Dari bunyi pasal tersebut, kami mencoba menafsirkan dua hal berikut:
- Debitur penanggung tidak dapat diajukan permohonan PKPU; atau
- Debitur penanggung bisa diajukan permohonan PKPU bersama dengan debitur awal, namun tidak berkewajiban memberikan proposal perdamaian.
Sampai sejauh ini memang masih terdapat perbedaan tafsir dari rumusan Pasal 254 UU 37/2004 di atas. Ada yang berpendapat bahwa debitur penanggung tidak dapat diajukan PKPU karena konsep penundaan itu sendiri adalah merestrukturisasi utang, sedangkan debitur penanggung itu hanya menjamin utang-utang milik debitur awal. Oleh karenanya jika membahas mengenai restrukturisasi, otomatis yang memiliki utang adalah debitur awal dan bukan si debitur penanggung.
Namun kami berpendapat jika debitur penanggung telah melepaskan hak istimewanya sebagaimana dimaksud dalam Pasal 1832 KUH Perdata, maka hal tersebut mengakibatkan terjadinya persamaan hukum (equality) antara debitur awal dan debitur penanggung.
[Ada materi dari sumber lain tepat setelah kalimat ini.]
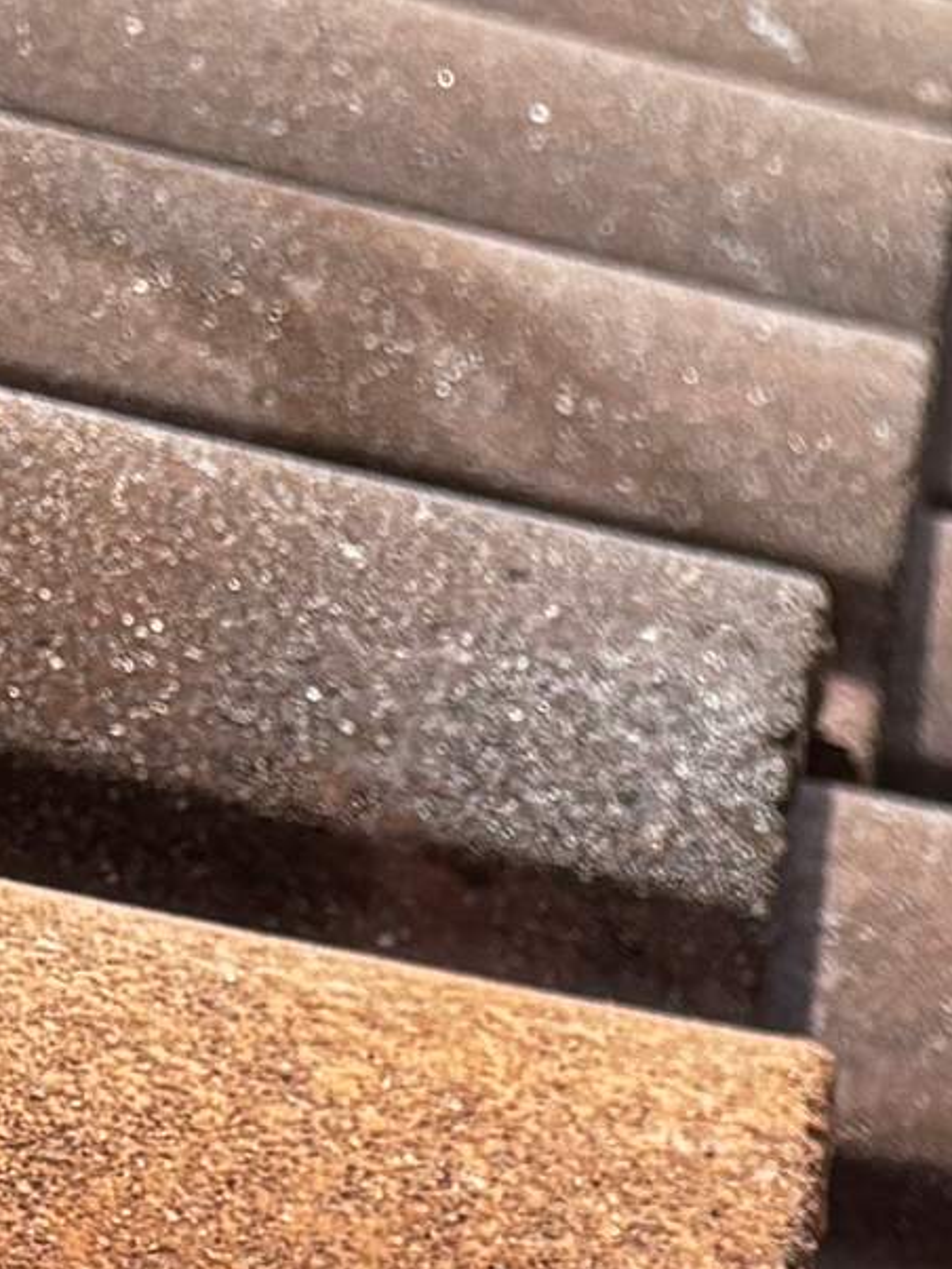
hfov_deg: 7.4
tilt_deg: -31.3
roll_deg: +2.2
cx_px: 2995
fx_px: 6376
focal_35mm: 174
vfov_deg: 10.1
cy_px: 2863
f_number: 1.6
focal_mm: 5.96
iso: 50
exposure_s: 1/2242
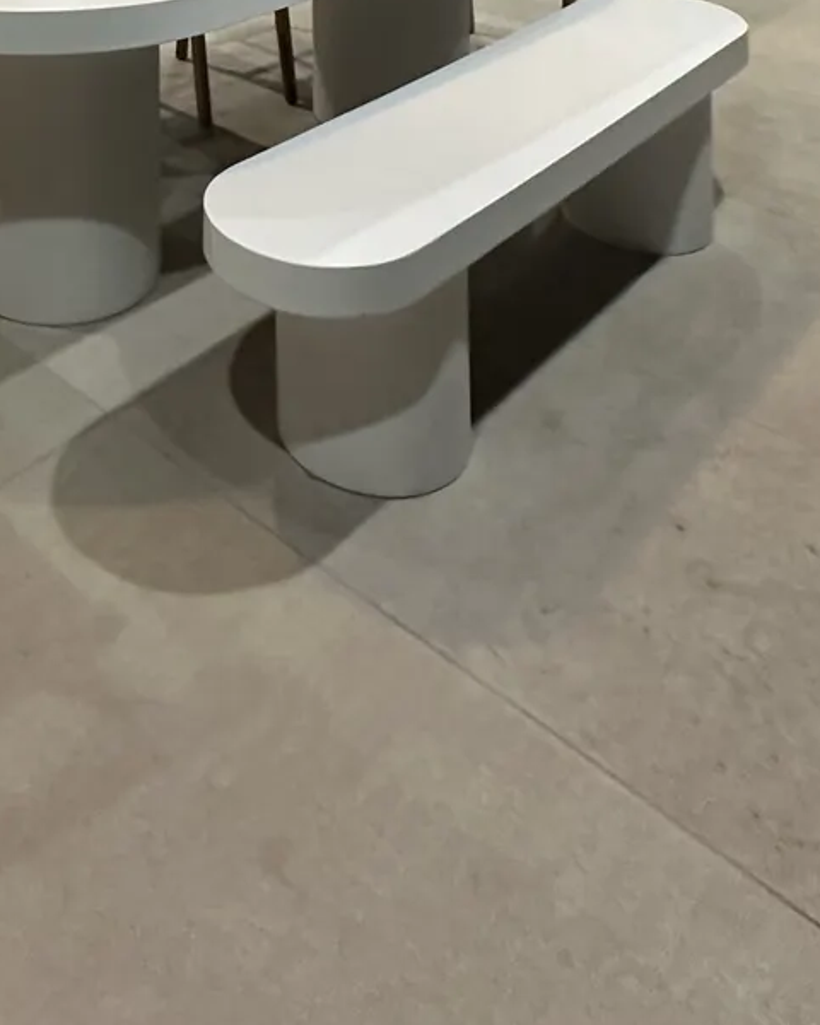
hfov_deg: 34.8
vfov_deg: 31.1
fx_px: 1244
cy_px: -400
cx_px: 113
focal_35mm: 41
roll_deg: +0.7
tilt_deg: +1.4
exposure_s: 1/60
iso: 400
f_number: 2.2
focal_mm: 2.22
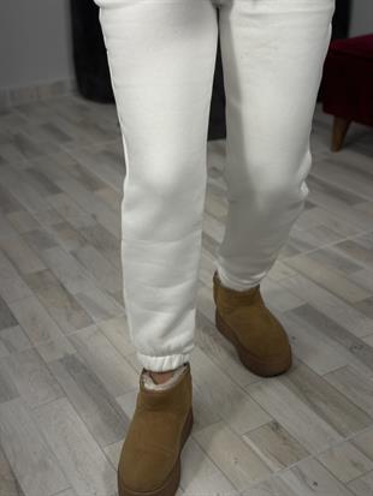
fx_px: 689
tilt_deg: -49.9
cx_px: 186
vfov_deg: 39.6
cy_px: 248
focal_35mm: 48
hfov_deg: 30.3
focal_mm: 6.86
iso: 64
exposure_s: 1/141
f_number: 1.78
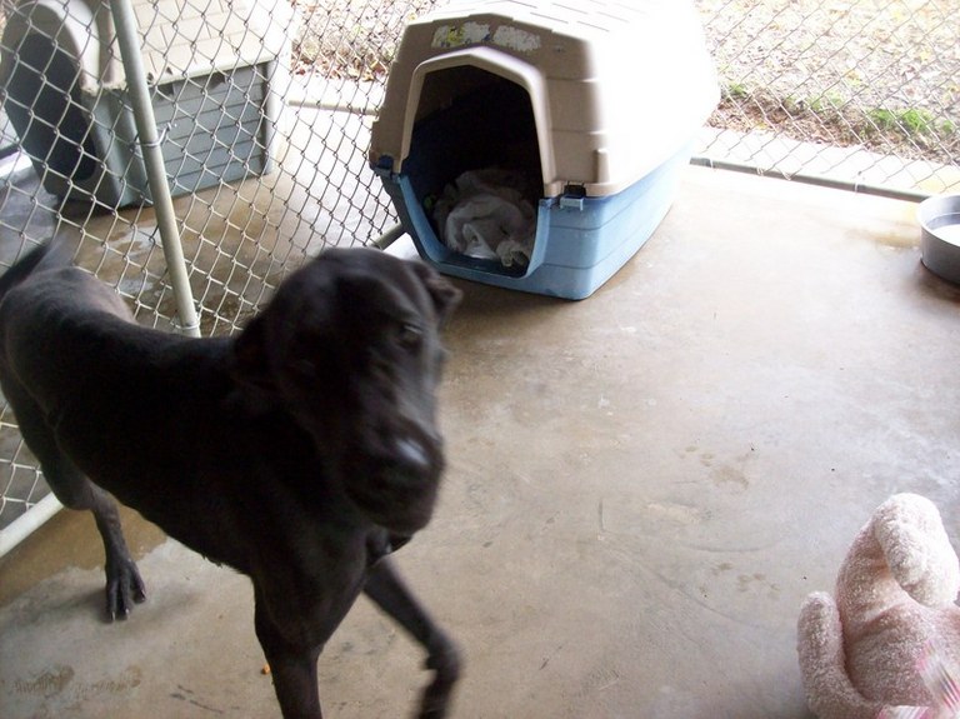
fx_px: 998
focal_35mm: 36
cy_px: 360
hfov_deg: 51.4
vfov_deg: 39.6
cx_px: 480
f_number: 2.7
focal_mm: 6
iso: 200
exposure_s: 1/64
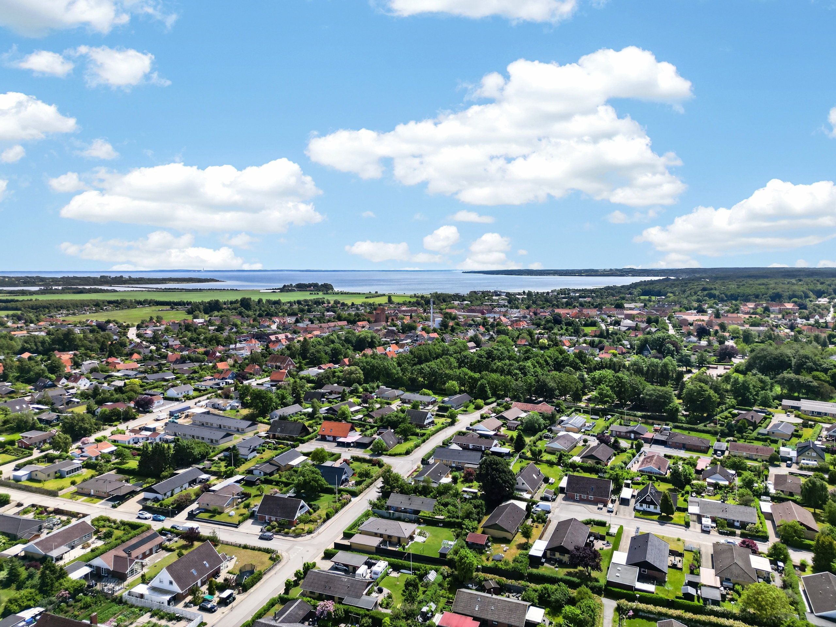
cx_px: 418
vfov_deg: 56.8
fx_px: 580
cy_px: 314
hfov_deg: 71.6
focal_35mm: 24
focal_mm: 6.7
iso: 100
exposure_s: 1/4000
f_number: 1.7
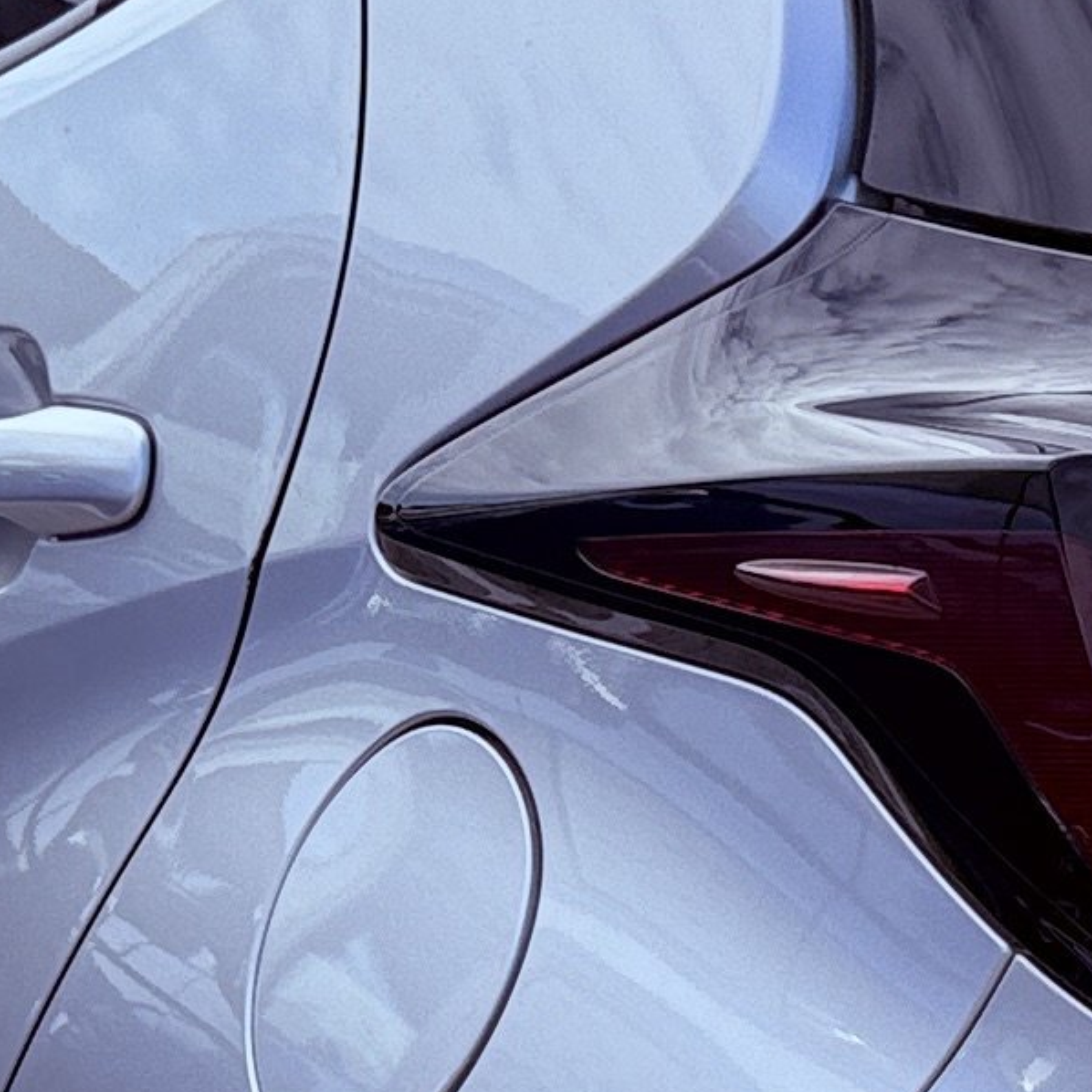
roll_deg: +2.7
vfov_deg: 12.0
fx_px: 5104
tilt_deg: -13.2
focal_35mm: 143
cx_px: 1441
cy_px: 1220
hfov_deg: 11.9
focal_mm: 6.76
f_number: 1.78
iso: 80
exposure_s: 1/1812
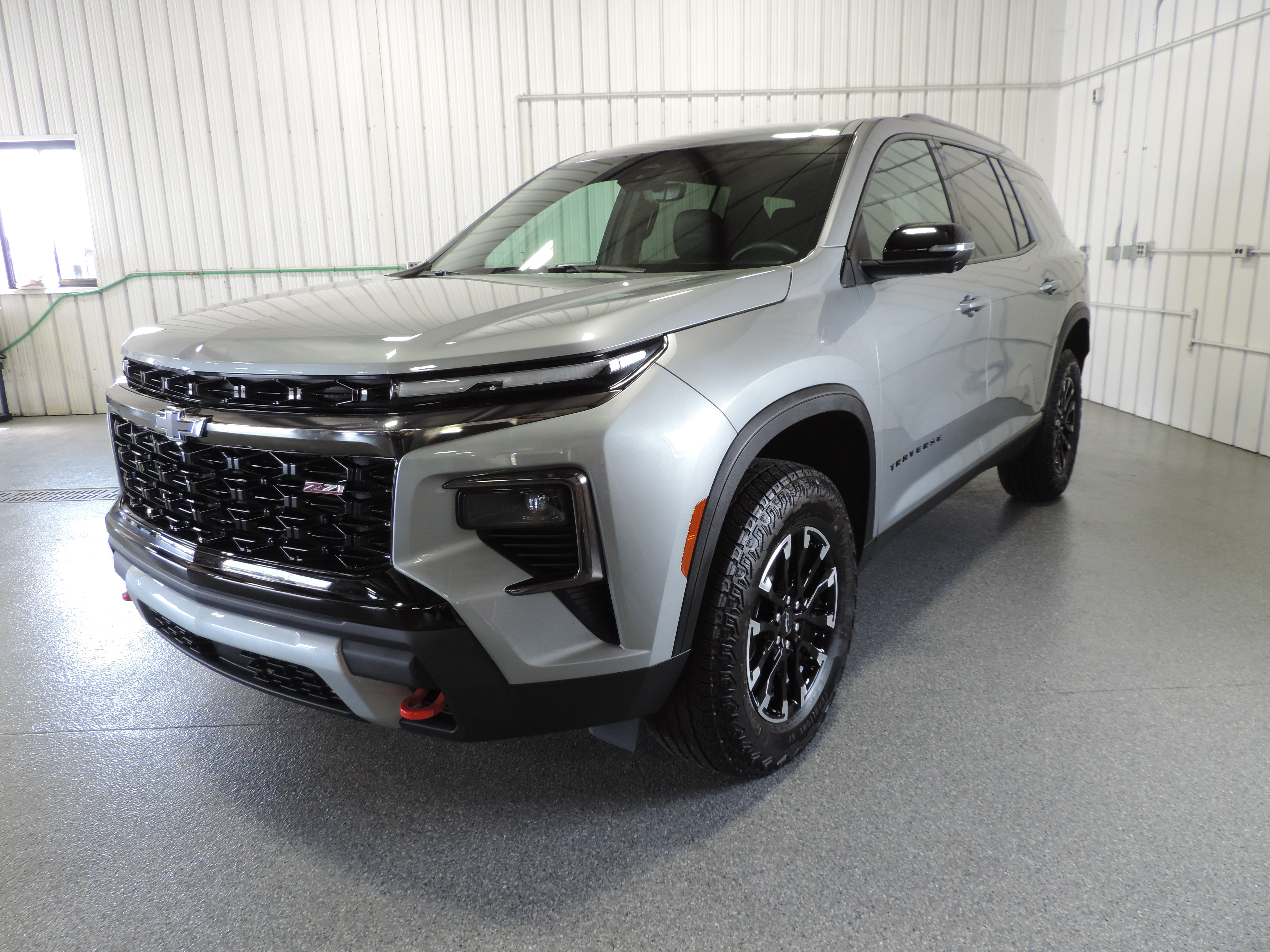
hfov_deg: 71.6
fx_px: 881
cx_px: 635
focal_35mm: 24
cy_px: 476
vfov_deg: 56.8
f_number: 3
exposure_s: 1/30
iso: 180
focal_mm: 4.3
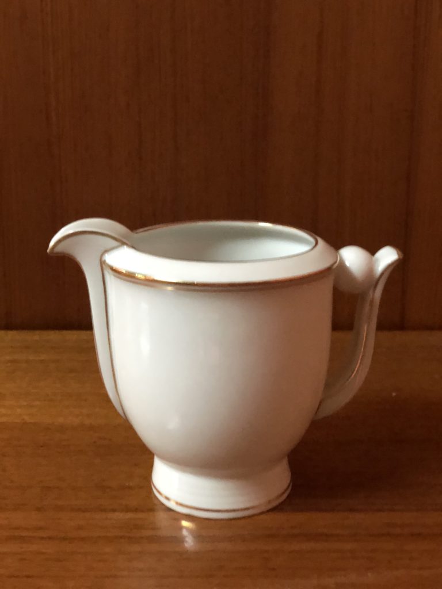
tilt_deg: -15.9
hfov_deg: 28.0
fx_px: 885
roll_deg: -0.3
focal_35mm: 52
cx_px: 221
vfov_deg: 36.8
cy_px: 294
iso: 200
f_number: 2.4
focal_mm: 6
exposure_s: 1/8
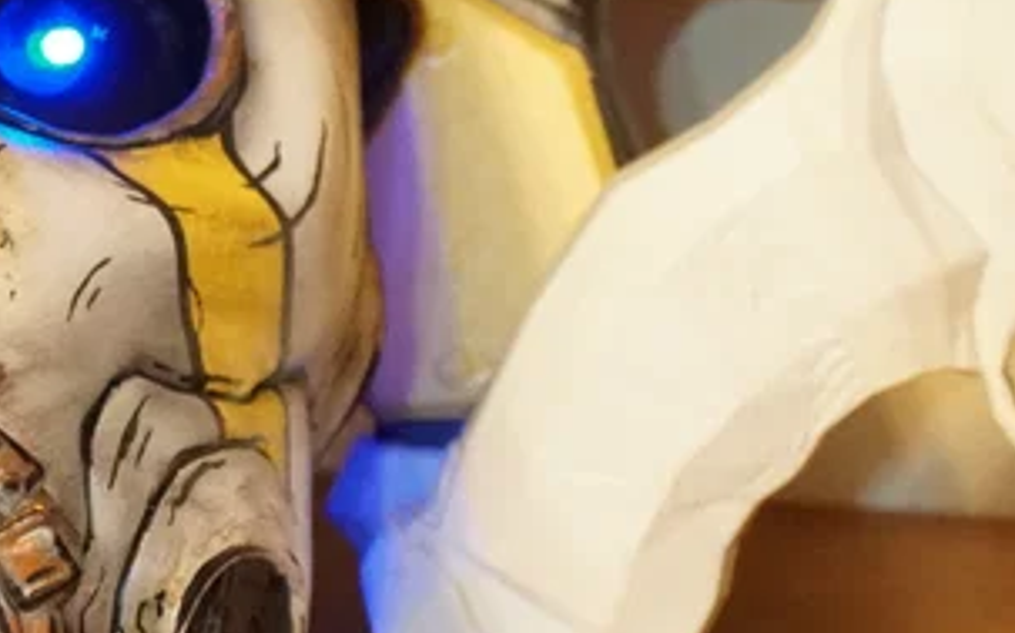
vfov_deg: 7.1
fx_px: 5103
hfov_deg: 11.1
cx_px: -214
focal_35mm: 185
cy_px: 327
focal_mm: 39
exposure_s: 1/20
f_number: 5.6
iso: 6400
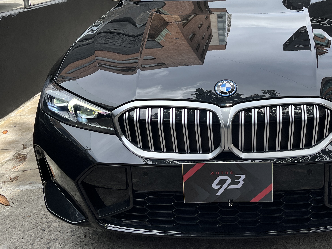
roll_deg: +2.8
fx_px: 432
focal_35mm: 45
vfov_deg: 31.6
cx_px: 227
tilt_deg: -14.1
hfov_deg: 41.4
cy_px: 62
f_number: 1.6
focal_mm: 5.1
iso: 50
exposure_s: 1/1086
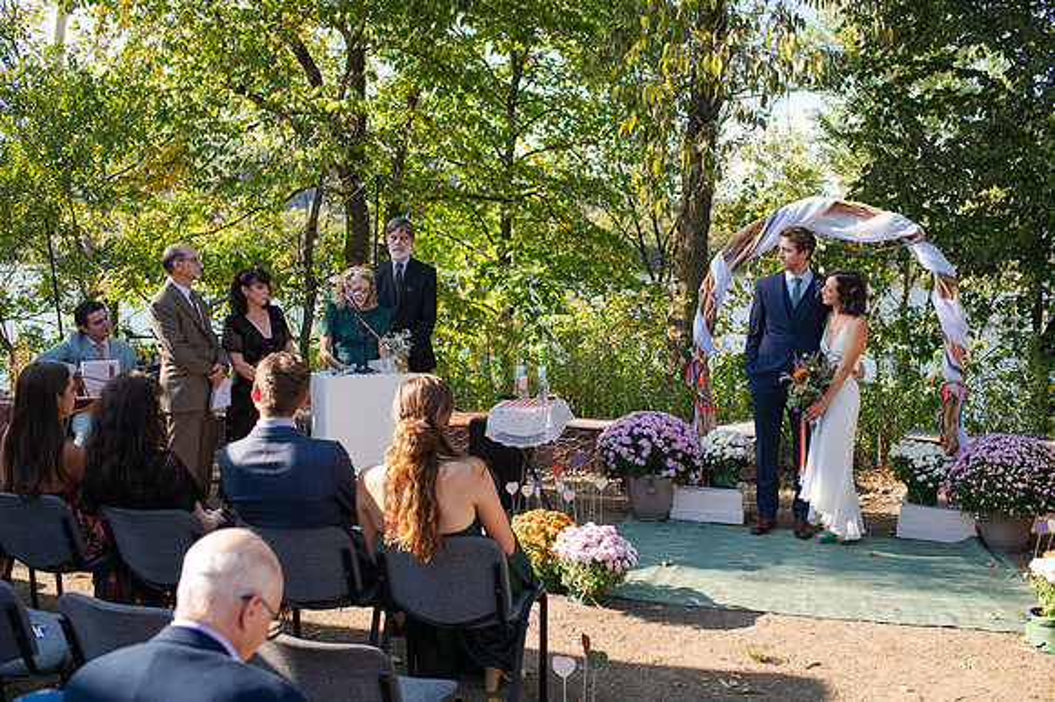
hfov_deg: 53.9
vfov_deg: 37.4
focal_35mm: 35
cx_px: 528
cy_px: 351
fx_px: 1037
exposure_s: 1/1250
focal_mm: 35
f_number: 3.5
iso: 500
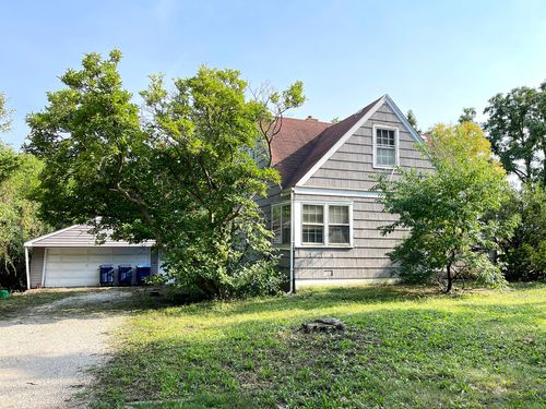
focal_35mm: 25
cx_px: 273
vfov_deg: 54.9
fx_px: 394
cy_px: 204
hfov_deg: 69.4
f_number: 1.6
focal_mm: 5.1
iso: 32
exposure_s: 1/953
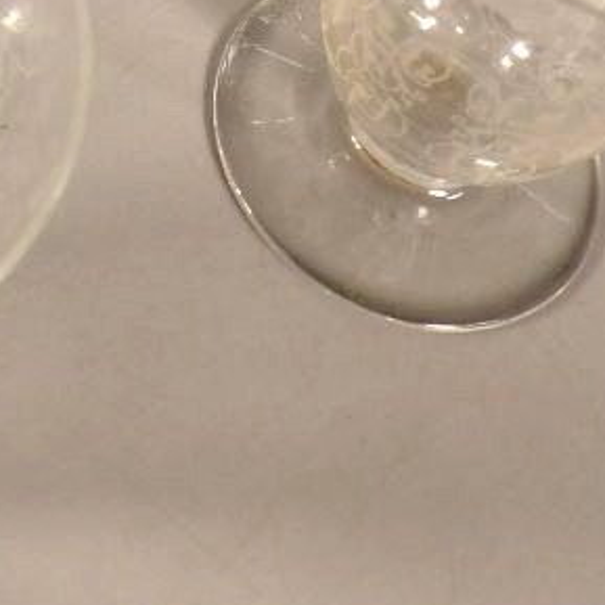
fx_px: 1740
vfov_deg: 17.9
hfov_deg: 18.9
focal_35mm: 88
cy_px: -264
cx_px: -67
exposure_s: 1/33
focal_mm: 4.3
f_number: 2.8
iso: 136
Hal tersebut juga membawa pada keadaan di mana kreditur dapat memilih kepada siapa dia akan menuntut haknya. Termasuk di dalamnya untuk melakukan langkah-langkah hukum pengajuan permohonan PKPU terhadap keduanya (debitur awal dan debitur penanggung) secara bersama-sama pada pengadilan niaga setempat.
Lebih dari itu, kami juga berpendapat bahwa debitur penanggung tidak berkewajiban untuk mengajukan proposal perdamaian, karena kedudukannya ibarat sebagai accesoir (pelengkap). Jadi yang tetap berkewajiban mengajukan proposal perdamaian adalah debitur awal, meskipun keduanya (debitur awal dan debitur penanggung) berada dalam keadaan PKPU.
Atas uraian di atas maka dapat disimpulkan bahwa debitur penanggung dapat diajukan permohonan PKPU bersamaan dengan debitur awal jika ia telah melepaskan hak istimewanya dalam Pasal 1832 KUH Perdata, yang menyebabkan hilangnya hak untuk menuntut barang-barang debitur untuk lebih dahulu disita dan dijual.
Demikian jawaban dari kami, semoga bermanfaat.
Referensi:
Salim HS. Perkembangan Hukum Jaminan di Indonesia. Rajawali Pers: Jakarta, 2017.